Almanya ve İngiltere de fabrikalar tam kapasite çalışıyordu, Fransa da fena
değildi. İtalya kırgın ve kızgındı çünkü ona hiç sömürge toprağı kalmadığından
şikayetçiydi. Avusturya-Macaristan bile eh işteydi, Rusya da Çarlık rejimi
inatla reformlardan uzak duruyor ve kendi kanlı sonunu elleriyle hazırlıyordu.
İspanya boğa güreşlerine kaptırmıştı, Osmanlı da ise İttihat ve Terakki
Cemiyeti iş başına geçmiş ama ne yapacakları konusunda kendi içlerinde
anlaşmazlığa düşmüşlerdi.
Amerikan elitleri izliyordu, enteller dünyayı dolaşıyordu,
gitmedikleri yer kalmamıştı. Yüzbinlerce kitap basılıyordu, gazetelerin tirajı
milyonu aşıyordu. Kısaca Amerikan elitleri deliler gibi okuyor, eğitim alıyor
ve yalnızca izliyorlardı. Ülkenin Doğu sahili entelektüel merkez haline
dönüşmüştü. Liberal ve çağdaş görüşlü aydınların konferansları yok satıyordu.
Orta Amerika ülkenin buğday deposuydu insanlar geleneksel tarım dünyasının
sorunları ile öylesine meşgullerdi ki geri kalan hiçbir şey önemli değildi.
Wilson işte böyle bir
Amerika’nın Başkanı seçilmişti. Akıllı bir hukuk adamıydı. Avrupalı devletlerin
kısa zamanda birbirlerine düşeceklerinin hesabını yapıyordu. Bunlar günün
birinde kapışacaklar da sonrası nasıl devam edecek diye düşündüğü söylenir.

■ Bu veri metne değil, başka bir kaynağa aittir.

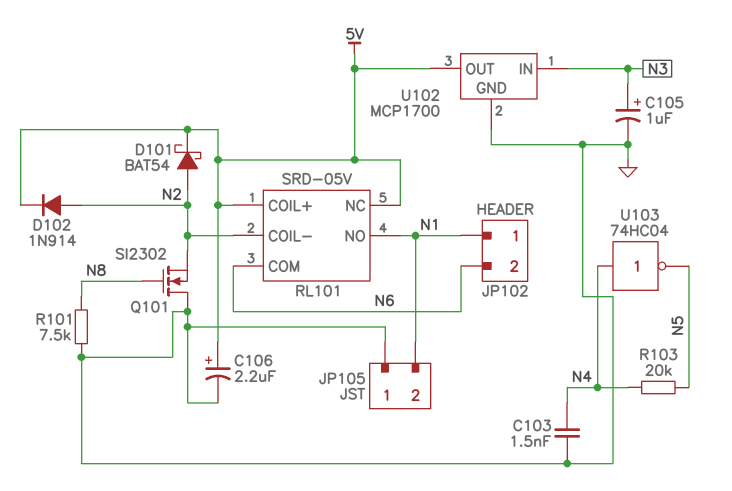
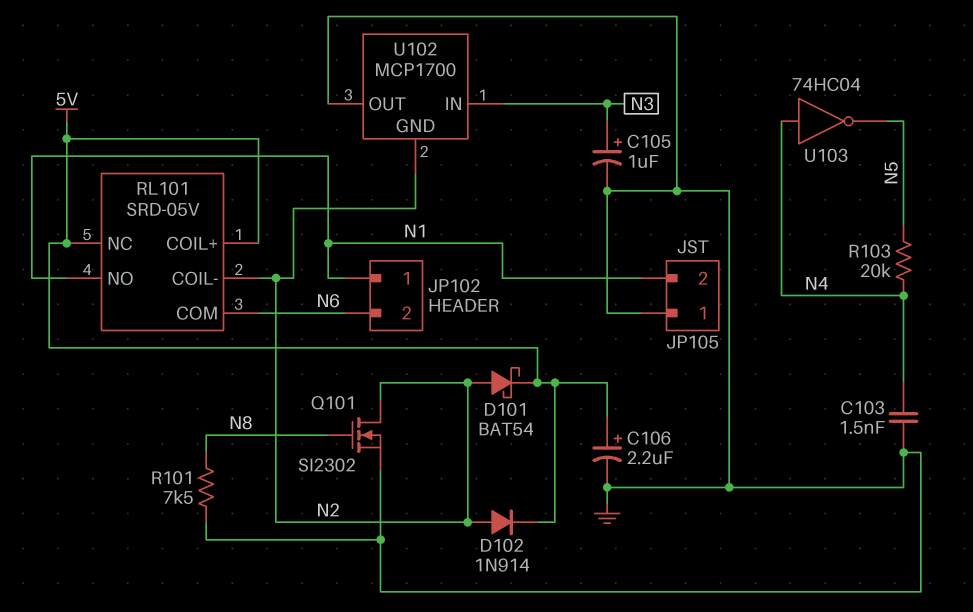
Q101: NMOS SI2302 (G N8, D GND, S N2) -> NMOS SI2302 (G N8, D N2, S GND)
U102 pin GND: GND -> N2
U102 pin OUT: 5V -> GND

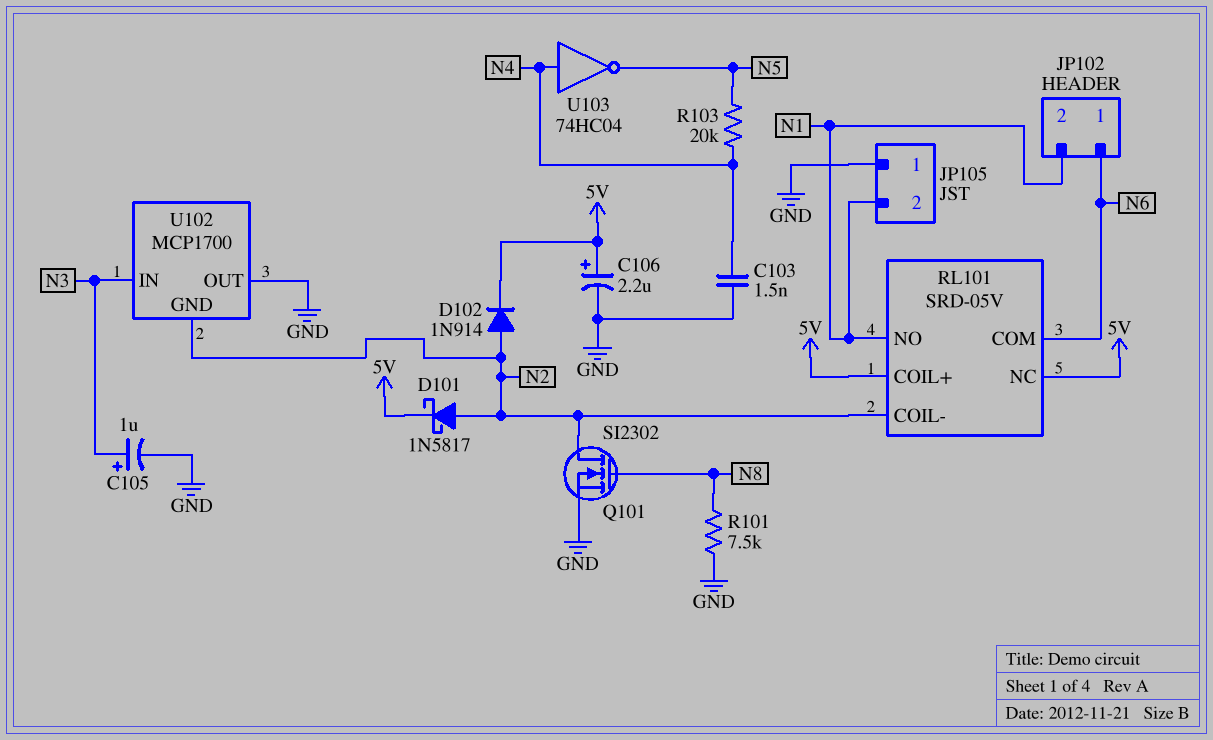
D101: schottky BAT54 (A N2, K 5V) -> schottky 1N5817 (A N2, K 5V)
JP102 pin 1: N1 -> N6
JP102 pin 2: N6 -> N1

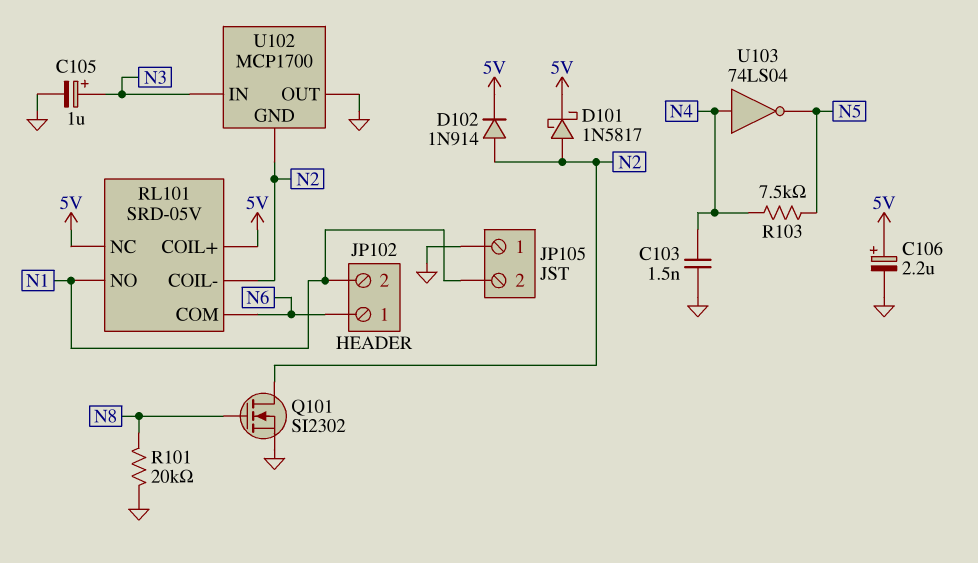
R101: 7.5k (GND, N8) -> 20k (GND, N8)
R103: 20k (N4, N5) -> 7.5k (N4, N5)
U103: NOT 74HC04 (in N4, out N5) -> NOT 74LS04 (in N4, out N5)

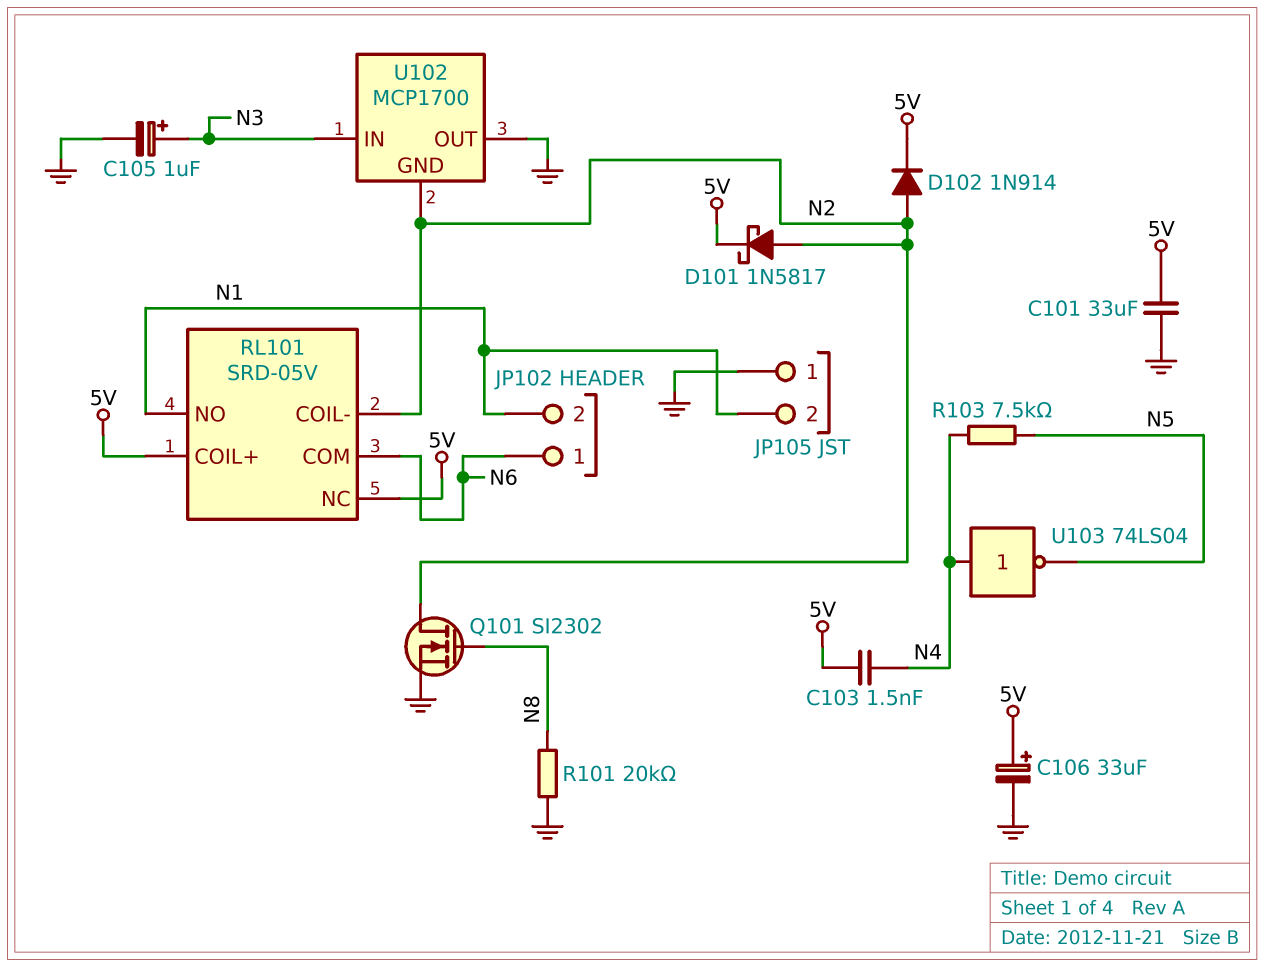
C101: none -> 33uF (5V, GND)
C103: 1.5nF (GND, N4) -> 1.5nF (5V, N4)
C106: 2.2uF (plus 5V, minus GND) -> 33uF (plus 5V, minus GND)

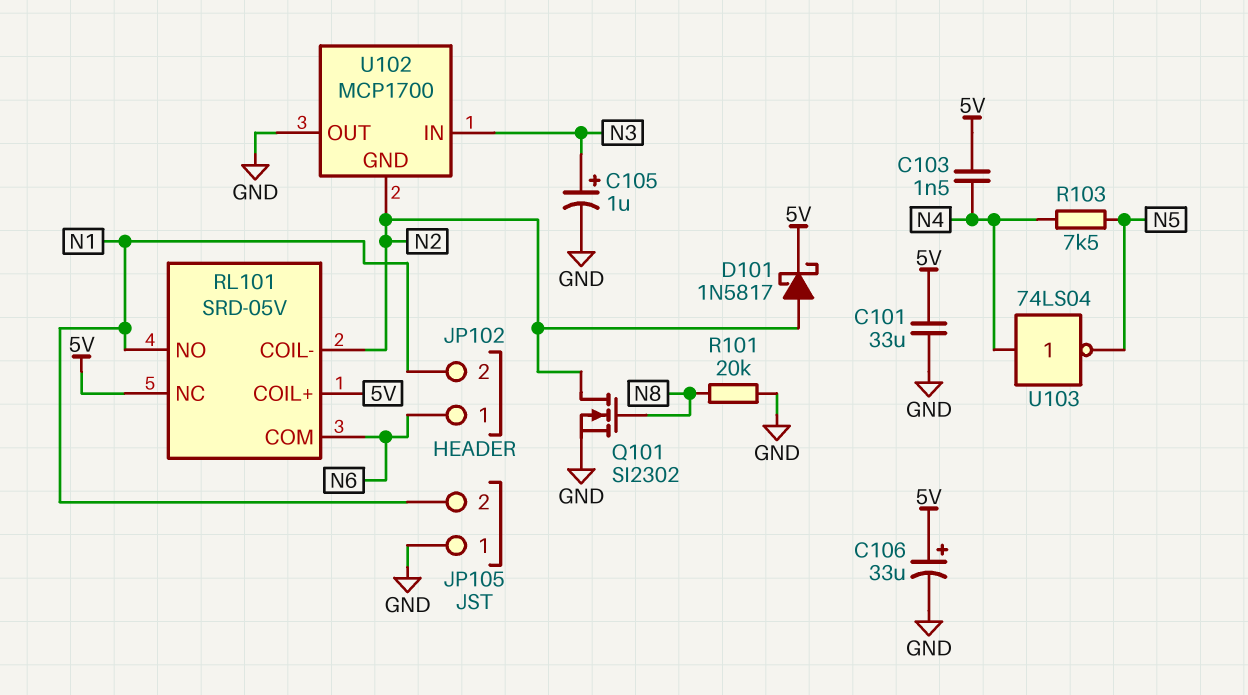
D102: diode 1N914 (A N2, K 5V) -> none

O
günkü Amerikan nüfusunun %40 nın Avrupa da -birinci- dereceden akrabası vardı.
Bazı kaynaklar bu oranın 47 ye yakın olduğunu iddia ederler
Nitekim Yaşlı kıtada çıkan savaş kısa zamanda dünyayı
saracaktı. 1914, 28 Haziran’ında yapılan suikast tüm eski hesapları su yüzüne
çıkarmıştı. Rusya, Viyana’nın dersini vermek istiyordu, Viyana, Belgrad’ı yok
etmek istiyordu, Berlin, öteden beri korktuğu Rusya defterini kapatmak
niyetindeydi, ama önce Fransa’yı -hal- etmesi gerekecekti Paris, 1870 de
uğradığı yüz kızartıcı yenilginin öcünü almak istiyordu.
Savaş oldukça kanlı geçecekti. Avrupa’nın genç kuşağı eriyip
gitmek üzereydi. Bu savaşın galibi dört yıl sonra bile, yani 1918 de belli
değildi…
Savaşın akışı içinde özellikle Atlantik okyanusunda bazı
Amerikan gemileri Alman denizaltılarınca batırılmış ve Amerikalılar ölmüştü.
Ama ABD de kimsenin de pek umurunda olmamıştı. Daha sıkı bir provokasyon
gerekiyordu. Tarihe en beceriksiz dış işleri bakanları listesinde ‘2. Sıradan
giren’ Alman dış işleri bakanı Zimmerman, garibim Meksika’yı Amerika’ya karşı
kışkırtınca. Washington hiç beklemediği bir koza kavuşacaktı. Bu ‘esmer
adamların’ Amerikan topraklarında gözü vardı, dikkat edin Almanlar demiyorlar…
Meksika’nın olası istilasını önlemek için Almanlarla savaşmak gerekiyordu.
Nasıl denklem ama…
Amerika, Anti-Alman devletlerinin yanında savaşa girecek…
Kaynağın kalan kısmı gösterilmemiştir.